$|z| \leq \pi$, complex function $f(z)=e^z$ 's graph When the problem has these conditions, what graph shape does this function have?

In complex, $|z| \leq \pi$, $\rightarrow$ what is the exponential graph of complex function $f(z)=e^z$?

 A: 
This is a function of complex numbers into complex numbers, $\Bbb Z \to \Bbb Z$, so we have the initial handicap of being able to visualize directly four variables ($z=a+bi \to f(z)=a'+b'i$).
$f(z)=e^z$ is single valued, so you can try to visualize it using a complex domain color map.

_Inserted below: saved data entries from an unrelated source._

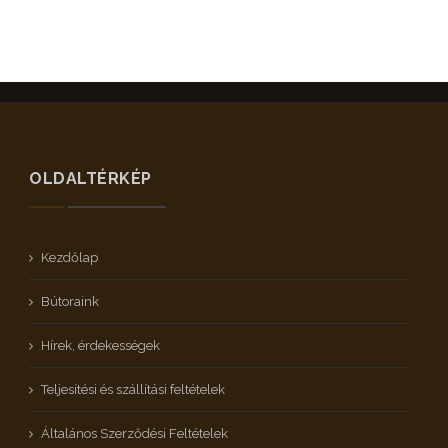
OLDALTÉRKÉP
Kezdőlap
Bútoraink
Hírek, érdekességek
Teljesítési és szállítási feltételek
Általános Szerződési Feltételek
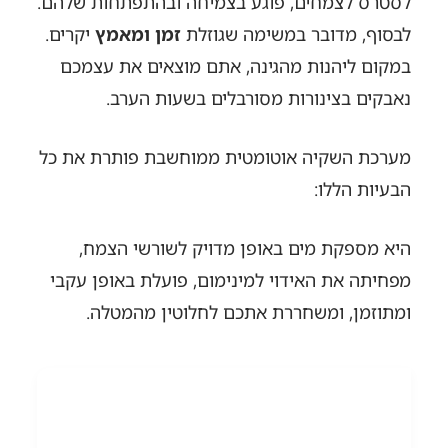
לסטרס לצמחים, פוגע בצמיחה ובהתפתחות שלהם.
לבסוף, מדובר במשימה שגוזלת
זמן ומאמץ
יקרים.
במקום ליהנות מהגינה, אתם מוצאים את עצמכם
נאבקים בצינורות מסורבלים בשעות הערב.
מערכת השקיה אוטומטית ממוחשבת פותרת את כל
הבעיות הללו:
היא מספקת מים באופן מדויק לשורשי הצמח,
מפחיתה את האידוי למינימום, פועלת באופן עקבי
ומתוזמן, ומשחררת אתכם לחלוטין מהמטלה.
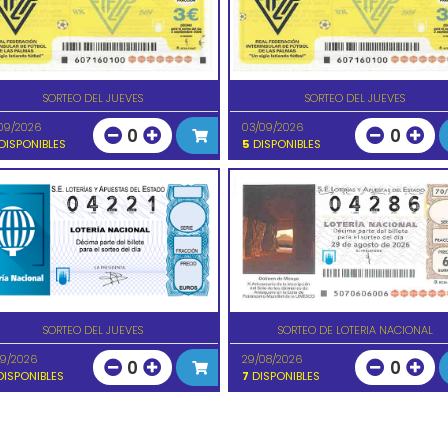
SORTEO DEL JUEVES
SORTEO DEL JUEVES
09/2026
03/09/2026
0
0
DISPONIBLES
5
DISPONIBLES
SORTEO DEL JUEVES
SORTEO DE LOTERIA NACIONAL
09/2026
29/08/2026
0
0
ISPONIBLES
7
DISPONIBLES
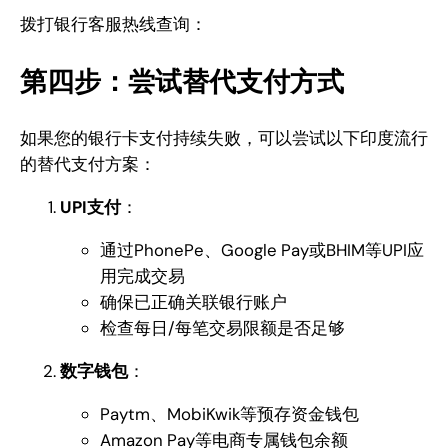
拨打银行客服热线查询：
第四步：尝试替代支付方式
如果您的银行卡支付持续失败，可以尝试以下印度流行
的替代支付方案：
UPI支付
：
通过PhonePe、Google Pay或BHIM等UPI应
用完成交易
确保已正确关联银行账户
检查每日/每笔交易限额是否足够
数字钱包
：
Paytm、MobiKwik等预存资金钱包
Amazon Pay等电商专属钱包余额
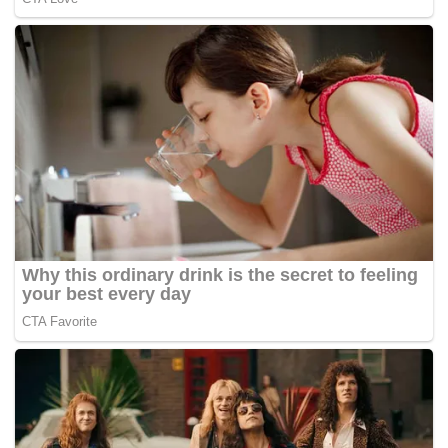
Penyakit AFB berasal dari AS dan sejak itu telah merebak
ke seluruh dunia. Menurut Dalan Animal Health,
penemuan itu boleh digunakan untuk mencipta vaksin
penyakit lain .
-Kosmo Online
Tags:
Amerika Syarikat
Vaksin Lebah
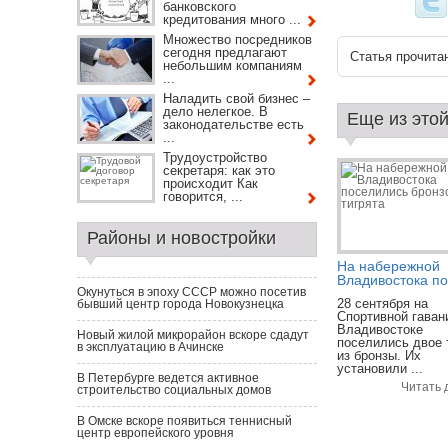
банковского
кредитования много ...
Множество посредников
сегодня предлагают
Статья прочитан
небольшим компаниям
...
Наладить свой бизнес –
дело нелегкое. В
Еще из этой
законодательстве есть
...
Трудоустройство
секретаря: как это
происходит Как
говорится, ...
Районы и новостройки
На набережной
Владивостока пос
Окунуться в эпоху СССР можно посетив
28 сентября на
бывший центр города Новокузнецка
Спортивной гаван
Владивостоке
Новый жилой микрорайон вскоре сдадут
поселились двое 
в эксплуатацию в Ачинске
из бронзы. Их
установили ...
В Петербурге ведется активное
Читать 
строительство социальных домов
В Омске вскоре появиться теннисный
центр европейского уровня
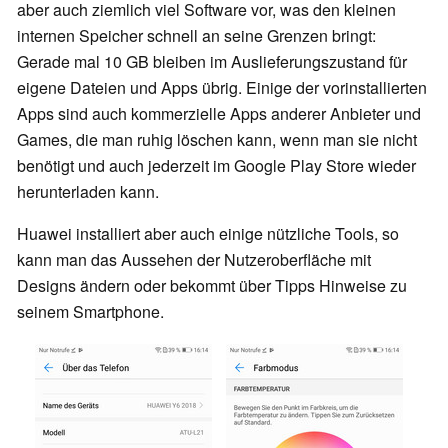
aber auch ziemlich viel Software vor, was den kleinen
internen Speicher schnell an seine Grenzen bringt:
Gerade mal 10 GB bleiben im Auslieferungszustand für
eigene Dateien und Apps übrig. Einige der vorinstallierten
Apps sind auch kommerzielle Apps anderer Anbieter und
Games, die man ruhig löschen kann, wenn man sie nicht
benötigt und auch jederzeit im Google Play Store wieder
herunterladen kann.
Huawei installiert aber auch einige nützliche Tools, so
kann man das Aussehen der Nutzeroberfläche mit
Designs ändern oder bekommt über Tipps Hinweise zu
seinem Smartphone.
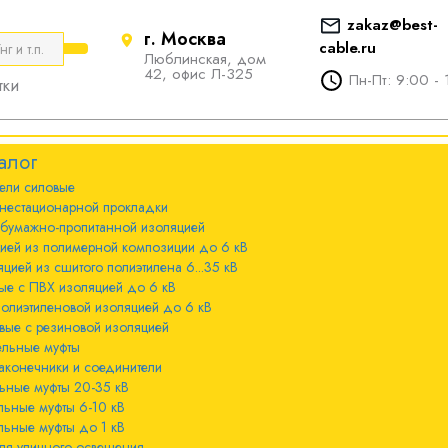
zakaz@best-
г. Москва
cable.ru
Люблинская, дом
е
ты
Болтовые наконечники и
42, офис Л-325
Пн-Пт: 9:00 - 
тки
соединители
стационарной
ечники и
Болтовые наконечники и
алог
соединители 10-240мм²
ели cиловые
 с бумажно-
ы 20-35 кВ
нестационарной прокладки
оляцией
Болтовые наконечники и
 бумажно-пропитанной изоляцией
соединители 300-800мм
ы 6-10 кВ
цией из полимерной композиции до 6 кВ
 с изоляцией из
цией из сшитого полиэтилена 6...35 кВ
мпозиции до 6
ые с ПВХ изоляцией до 6 кВ
ы до 1 кВ
полиэтиленовой изоляцией до 6 кВ
вые с резиновой изоляцией
ного освещения
ельные муфты
 с изоляцией из
аконечники и соединители
лена 6...35 кВ
ьные муфты 20-35 кВ
льные муфты 6-10 кВ
 с ПВХ
льные муфты до 1 кВ
 кВ
ля уличного освещения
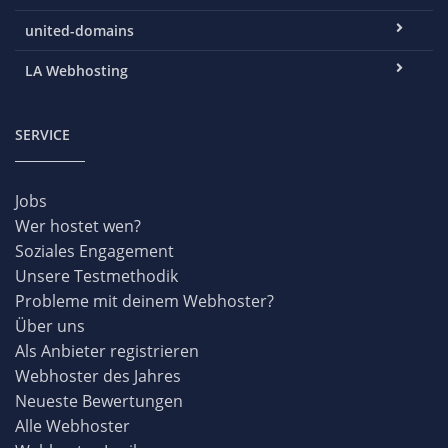
united-domains
LA Webhosting
SERVICE
Jobs
Wer hostet wen?
Soziales Engagement
Unsere Testmethodik
Probleme mit deinem Webhoster?
Über uns
Als Anbieter registrieren
Webhoster des Jahres
Neueste Bewertungen
Alle Webhoster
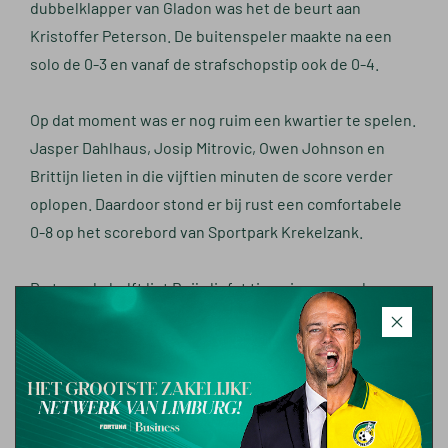
dubbelklapper van Gladon was het de beurt aan
Kristoffer Peterson. De buitenspeler maakte na een
solo de 0-3 en vanaf de strafschopstip ook de 0-4.
Op dat moment was er nog ruim een kwartier te spelen.
Jasper Dahlhaus, Josip Mitrovic, Owen Johnson en
Brittijn lieten in die vijftien minuten de score verder
oplopen. Daardoor stond er bij rust een comfortabele
0-8 op het scorebord van Sportpark Krekelzank.
De tweede helft liet Buijs liefst tien nieuwe spelers
opdraven, alleen de al ingevallen Johnson bleef staan.
Liefst negen jeugdspelers begonnen aan de tweede
helft, aangevuld met de ervaring van Darijo Grujcic en
Mitchell Dijks. Zo voorspoedig als de eerste helft liep,
liep het in het tweede bedrijf niet meer. Eren Özkul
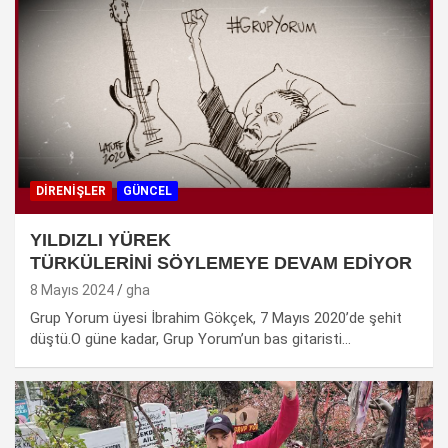
DIRENIŞLER
GÜNCEL
YILDIZLI YÜREK
TÜRKÜLERİNİ SÖYLEMEYE DEVAM EDİYOR
8 Mayıs 2024
gha
Grup Yorum üyesi İbrahim Gökçek, 7 Mayıs 2020’de şehit
düştü.O güne kadar, Grup Yorum’un bas gitaristi…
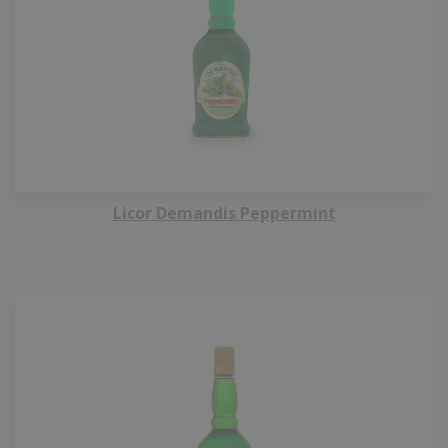
Licor Demandis Peppermint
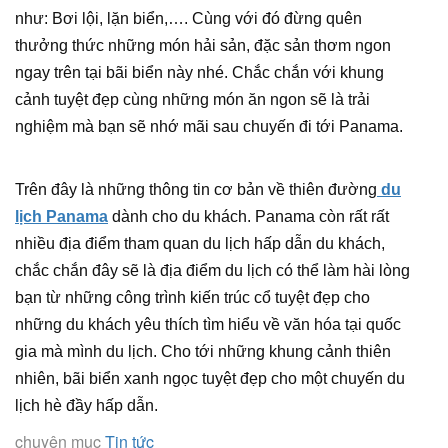
như: Bơi lội, lặn biển,…. Cùng với đó đừng quên
thưởng thức những món hải sản, đặc sản thơm ngon
ngay trên tại bãi biển này nhé. Chắc chắn với khung
cảnh tuyệt đẹp cùng những món ăn ngon sẽ là trải
nghiệm mà bạn sẽ nhớ mãi sau chuyến đi tới Panama.
Trên đây là những thông tin cơ bản về thiên đường
du
lịch Panama
dành cho du khách. Panama còn rất rất
nhiều địa điểm tham quan du lịch hấp dẫn du khách,
chắc chắn đây sẽ là địa điểm du lịch có thể làm hài lòng
bạn từ những công trình kiến trúc cổ tuyệt đẹp cho
những du khách yêu thích tìm hiểu về văn hóa tại quốc
gia mà mình du lịch. Cho tới những khung cảnh thiên
nhiên, bãi biển xanh ngọc tuyệt đẹp cho một chuyến du
lịch hè đầy hấp dẫn.
chuyên mục
Tin tức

Here is a complex domain color map of $f(z)=e^z$ at the interval defined by $[-8,8]+[-6,6]i$ (disregard the left and bottom numbers, they are just automatically plotted by Python because it is a $800$x$600$ pixel image):

And it is possible to convert it into a depth map autostereogram, so you can see the map as a "magic eye" object:


Since $|z| \leq \pi$ is the same as $(Re(z))^2+(Im(z))^2 \leq \pi^2$, and that is the circle equation for a radius $r=\pi$ circle. It means that you just want to see the result of the complex exponential applied to those complex numbers $z$ whose absolute value is inside or exactly equal to the radius of the circle centered in the origin of coordinates of the complex plain and radius $\pi$. To be able to distinguish, I will apply $f(z)=0$ for any other value outside the circle. The color map looks like this:


And the autostereogram looks like this:

Basically, if my calculations are not wrong, the values $f(z)$ what you want to visualize are inside the circle and at the circle itself.